Zehnder described an exercise she did with a twenty-something client in which the client drew a bathtub filled with jet skis and yachts to signify his fear that “somebody could pull the plug and it could all be gone.”
Family before fortune. Often, the problems arise when families fail to confront the realities of wealth and the way it can skew one’s sense of what’s “normal.” According to a 2016 U.S. Trust survey of people worth more than $3 million in investable assets, about 64% of them have yet to tell their children of their wealth. “You don’t want to rock the boat with family,” Zehnder said. “Or they don’t know how to go about having these conversations.”

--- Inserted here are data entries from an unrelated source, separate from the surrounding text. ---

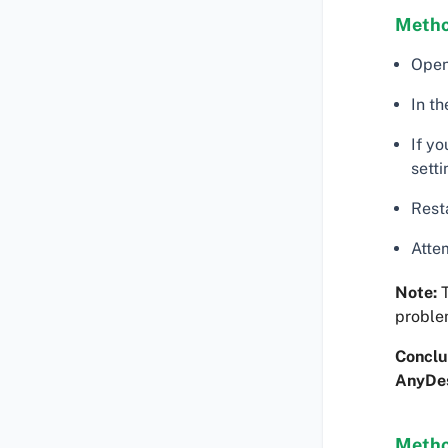
Metho
Open 
In th
If yo
sett
Rest
Atte
Note:
T
proble
Conclu
AnyDe
Metho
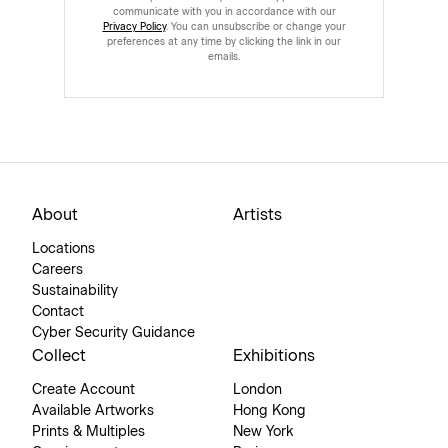
communicate with you in accordance with our
Privacy Policy
. You can unsubscribe or change your
preferences at any time by clicking the link in our
emails.
About
Artists
Locations
Careers
Sustainability
Contact
Cyber Security Guidance
Collect
Exhibitions
Create Account
London
Available Artworks
Hong Kong
Prints & Multiples
New York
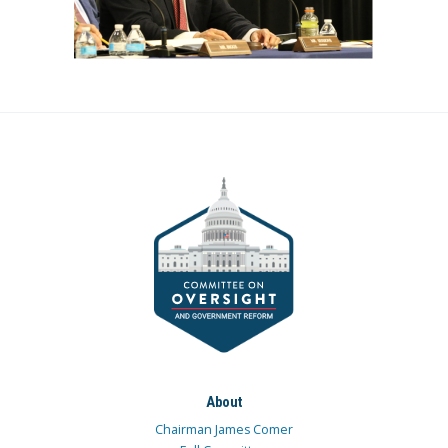
About
Chairman James Comer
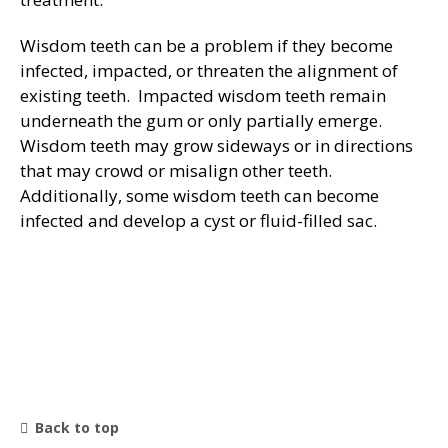
General Dentistry
Wisdom teeth can be a problem if they become
CONTACT US
infected, impacted, or threaten the alignment of
Restorative Dentistry
existing teeth. Impacted wisdom teeth remain
underneath the gum or only partially emerge.
Wisdom teeth may grow sideways or in directions
Zoom Whitening
that may crowd or misalign other teeth.
Additionally, some wisdom teeth can become
infected and develop a cyst or fluid-filled sac.
Back to top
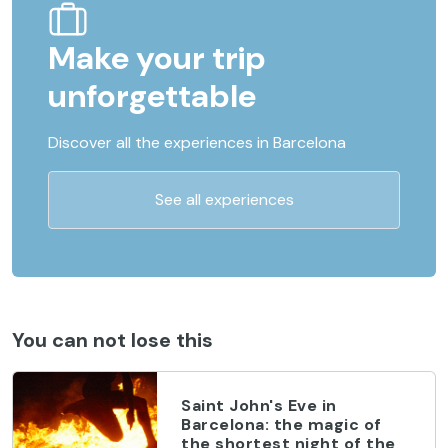
Make your trip
unforgettable
Discover all the experiences in Barcelona
See all experiences
You can not lose this
Saint John's Eve in
Barcelona: the magic of
the shortest night of the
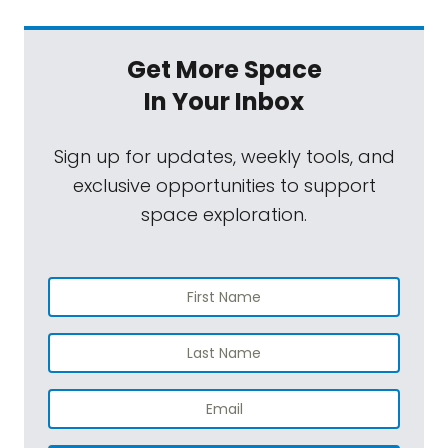
Get More Space
In Your Inbox
Sign up for updates, weekly tools, and
exclusive opportunities to support
space exploration.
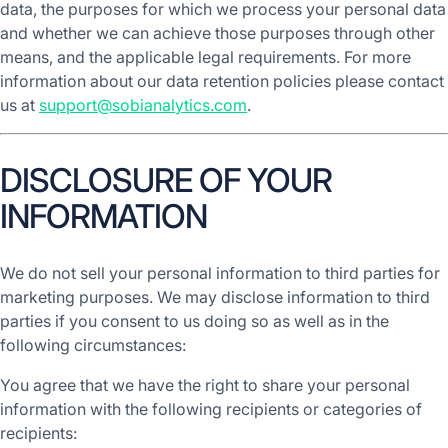
data, the purposes for which we process your personal data
and whether we can achieve those purposes through other
means, and the applicable legal requirements. For more
information about our data retention policies please contact
us at
support@sobianalytics.com
.
DISCLOSURE OF YOUR
INFORMATION
We do not sell your personal information to third parties for
marketing purposes. We may disclose information to third
parties if you consent to us doing so as well as in the
following circumstances:
You agree that we have the right to share your personal
information with the following recipients or categories of
recipients:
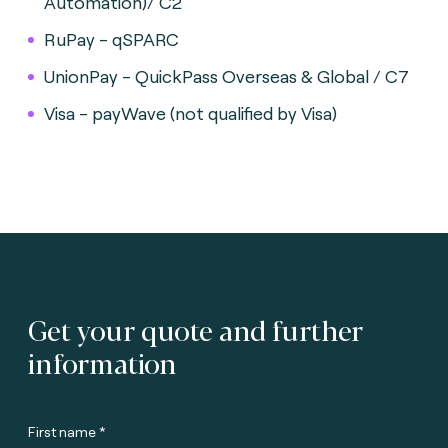
Automation)/ C2
RuPay - qSPARC
UnionPay - QuickPass Overseas & Global / C7
Visa - payWave (not qualified by Visa)
Get your quote and further
information
First name *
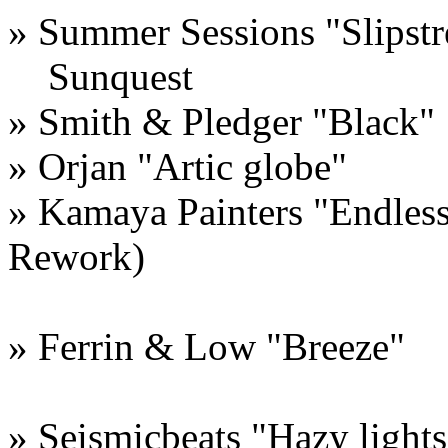
» Summer Sessions "Slipst
Sunquest
» Smith & Pledger "Black"
» Orjan "Artic globe"
» Kamaya Painters "Endles
Rework)
» Ferrin & Low "Breeze"
» Seismicbeats "Hazy lights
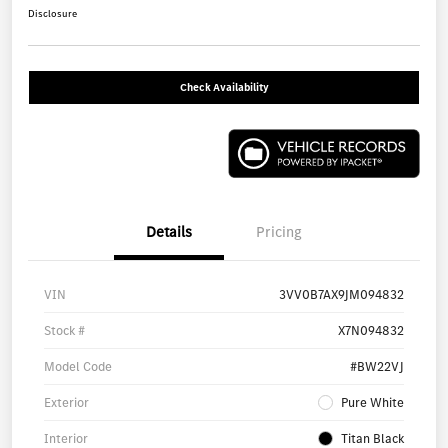
Disclosure
Check Availability
Details
Pricing
VIN
3VV0B7AX9JM094832
Stock #
X7N094832
Model Code
#BW22VJ
Exterior
Pure White
Interior
Titan Black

For those whose family wells are now dry, there’s a “stealth wealth” facade they feel pressured to uphold, Traeger-Muney said. Whether it’s the burden of a legacy name (like Vanderbilt or Woolworth) or just knowing your grandparents once had millions, it can cause all kinds of stress: shame, embarrassment, trust issues, to name a few.
In our modern economy, we’re already prone to confuse identity and self-worth with the size of our account balance. But for wealthy families, it’s an especially tricky emotional minefield.
Tom Rogerson has been on both sides of the issue. His great-grandfather Charles Rogerson was president of the Boston Safe Deposit and Trust Company, at one point the largest financial institution in the northeast. While the Rogerson line included investors and tax planners, the family fortune ran out because everyone continued to spend “normally” without knowing what “normal” even was. Now, Rogerson is a family wealth strategist in Boston.
The trick, Rogerson says, is to try to separate the feelings from the finances. For his own family, Rogerson makes his children stakeholders, to encourage them to make their own decisions and learn by working together — in other words, putting the family before the money.
After all, Rogerson says, “a preserved family preserves the money better.”